» **Shape annotation entries**:
----------
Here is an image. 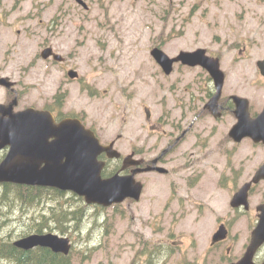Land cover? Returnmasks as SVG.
<instances>
[{
    "label": "rangeland",
    "instance_id": "1",
    "mask_svg": "<svg viewBox=\"0 0 264 264\" xmlns=\"http://www.w3.org/2000/svg\"><path fill=\"white\" fill-rule=\"evenodd\" d=\"M84 1L88 10L77 0H0V76L15 83L16 110L41 109L57 97L65 114L86 117L103 142L117 141L121 153L137 147L155 156L179 134L181 116L189 117L182 129L191 123L205 94L201 79L187 69L164 75L151 57L155 47L170 57L206 49L221 60L222 69L226 57V98H248L254 110L264 103L257 68L264 59V0ZM47 47L67 59L64 68L41 58ZM70 69L80 80L66 77ZM8 92L0 88V103ZM236 122L230 112L226 119L205 114L195 120L191 136L163 165L169 174L138 177L144 184L138 202L86 209L73 201V210L82 207L84 214L78 230L65 223L73 263L237 262L255 223L235 214L230 202L263 164L264 146L234 143L229 132ZM56 206L61 210L52 198L7 207L1 212L0 240L17 238L32 218L46 216L54 225ZM226 221L229 239L211 246Z\"/></svg>",
    "mask_w": 264,
    "mask_h": 264
},
{
    "label": "water",
    "instance_id": "2",
    "mask_svg": "<svg viewBox=\"0 0 264 264\" xmlns=\"http://www.w3.org/2000/svg\"><path fill=\"white\" fill-rule=\"evenodd\" d=\"M78 2L88 8L84 1ZM205 54V50L194 53L182 52L177 58L172 59L159 48L152 51V56L167 75L172 73L174 64L180 61L186 65H202L206 68L217 88V94L210 102V106L221 96L224 74L219 68L218 61L211 60ZM42 57L44 59L53 57L57 62L64 61V58L55 54L52 48L45 49ZM258 66L264 76V60L259 61ZM69 76L73 79L78 77V73L70 71ZM0 85L12 87V83L7 79H0ZM232 99L236 105L235 115L238 122L230 131V137L237 143L245 138H251L256 144L264 143V111L253 119L250 117L247 99L238 96H233ZM17 103L15 99L8 106L0 105V150L6 146L11 148L8 157L0 165V183L71 191L85 197L88 204L110 207L123 203L128 198L140 200L143 185L136 181L137 173L154 170L162 174L167 172L164 168L149 167L135 171L131 176L115 175L103 179L101 174L105 163L99 161L98 157L106 153L111 159L120 158V153L114 149V143L103 146L95 133L79 120L68 119L57 125L51 113L47 111L31 108L15 113L14 107ZM156 163L157 160L154 161V164ZM261 180H264V165L252 183L257 184ZM252 183L245 185L234 196L232 201L234 208L248 204V193ZM259 210L262 212L261 220L252 232L247 252L237 264H255V254L264 244V206ZM227 235L228 231L222 225L213 237V244L225 240ZM15 246L26 251L37 247L49 248L54 253L65 256L70 254L72 248L69 238L55 234L31 235L17 241Z\"/></svg>",
    "mask_w": 264,
    "mask_h": 264
},
{
    "label": "flooded vegetation",
    "instance_id": "3",
    "mask_svg": "<svg viewBox=\"0 0 264 264\" xmlns=\"http://www.w3.org/2000/svg\"><path fill=\"white\" fill-rule=\"evenodd\" d=\"M225 47H226V44H225ZM207 54L210 57L213 56L212 54L208 53V51H207ZM54 64L59 65L60 67L64 68L66 66V61L62 64L61 63L57 64L56 62H54ZM176 67H177V71H180L182 69H187L190 73H194L196 77H199L201 79V83L203 82V90H204L205 94L202 97L204 102H202L203 104H202L201 110L199 112H197L192 108L196 112V115L192 118L191 123H189L185 129H182V128L186 124V122L189 120V117H188V115L186 117L181 116V118H180L181 130H179V134L177 135V137L174 140H170L166 144V147L164 149H162V151L155 156L148 157L143 150L141 151L137 147H132L130 149V151L126 154L122 153L121 158L118 160H109L107 158L106 154H102L100 156L99 160L104 161L106 163L104 170L106 171V174L107 173L109 174L106 178L112 177L115 174H121L122 176H130L135 171H138L140 169H146L147 167L154 166L155 165L154 160H156V159L158 161L156 164L157 166L167 165L168 161H169L168 157L173 153L175 148L182 142V140H185L186 138L191 136L192 129H193L194 124H195V120H198L201 116H203L205 114L212 116L214 119H222V118L226 119V113L230 112L236 117V115H235L236 106H234L235 104H233L232 100L230 99L231 96H228L226 98V57H225V61H224V67L222 69L224 72V76H225L222 95L216 103H212L210 106H209L210 102L213 100V98L216 95L215 83H214V80L212 79V77L210 76V73L201 66L190 68L188 66L183 65L180 62L175 64L174 69H176ZM257 68L259 70V73H260L263 81H264V76L261 73V70L258 66V63H257ZM66 77L69 78L68 74H66ZM78 79L80 80V78H78ZM78 79H75V80L78 81ZM187 93H189V91H187ZM8 98H9V95L5 101V103H7V104L10 103L8 101ZM17 98L19 99L18 92H17ZM202 99L200 101H202ZM258 107H259V109L254 110V108L250 102L249 113H250L251 118L256 119L264 111V103L260 104ZM25 109H27V108H25ZM23 110L24 109L18 110V112L23 111ZM40 110H47V111L51 112L53 114V116L55 117V120L57 123L61 122L62 120L66 119V118L80 119L88 128L94 130L97 134V137L100 138L98 132L96 131V128L94 126H89L87 124V118L84 117L83 115L75 114L73 116H66L67 114H65L63 112V110L59 106V103L57 102V97L56 98L53 97V101H52V104L50 106H48L46 109L41 108ZM193 110L191 113H193ZM181 114H184V112L182 111ZM152 127H154L155 129L157 128V126H152ZM165 137H167V134H165ZM169 138H171V137H169ZM112 142L113 141L107 142V143H105V145H108ZM259 145L264 146V144H262V143ZM8 152H9V147H4L0 150V165L7 158ZM127 157H129L128 163H134L135 161H139L140 164L134 165V166H128L126 168L125 164H124V159ZM263 164H264V162H263ZM261 166L259 167V169L261 168ZM258 170L255 172V174L253 175V177L250 180H248L247 182H245L243 184V186H245L246 184L251 183L253 181L254 176L256 175ZM149 173L150 174H157V172H149ZM143 174H146V173L137 174L136 179L139 181L138 177L140 175H143ZM168 174L169 173H167V175ZM1 187H5V186H1ZM260 187H264V180H261L258 184H252L251 185V189L248 193V199H247L248 204L247 205H242L239 208H232V211H234L235 214L239 213L242 216H247V217L253 218V221L255 223L254 228L258 225V223L261 220L262 212L259 210V208L264 206V189L260 190ZM226 227L228 228L229 234H230V227H229L227 221H226ZM250 239H251V237H250ZM250 239H249V242H250ZM254 261H255V264H264V244L258 249V251L255 255ZM228 263H231V262H227L226 264H228Z\"/></svg>",
    "mask_w": 264,
    "mask_h": 264
},
{
    "label": "trees",
    "instance_id": "4",
    "mask_svg": "<svg viewBox=\"0 0 264 264\" xmlns=\"http://www.w3.org/2000/svg\"><path fill=\"white\" fill-rule=\"evenodd\" d=\"M13 188V189H12ZM38 191V190H37ZM28 192V190L22 189L21 187L7 186L5 189L0 190V214L7 207L10 210L19 203L22 202H35L39 200L41 192ZM54 200L61 206V210H58V206L53 208V221L54 225L49 223L50 218L41 216L42 219L33 222L29 225L26 230L22 231L21 235H29L34 232H44V230L54 231L58 230L62 234L66 235L69 233L68 228L78 230L81 227V222L84 218L83 208L79 207L77 210H73L72 204L74 200H81L77 197L72 196L71 199H67L64 202L60 200L64 194L61 191L53 190ZM73 200V201H72ZM67 204L68 208H63V205ZM2 217L0 216V228L2 227ZM68 221V222H67ZM69 223L70 226L65 225ZM0 264H74L73 253L70 256H63L55 254L48 249H36L34 251H23L16 248L11 241H0Z\"/></svg>",
    "mask_w": 264,
    "mask_h": 264
}]
</instances>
----------
» **Directions for this task**: Find each line above that contains the string "label" with matching case, and copy those lines.

» **Complete answer**:
    "label": "rangeland",
    "label": "water",
    "label": "flooded vegetation",
    "label": "trees",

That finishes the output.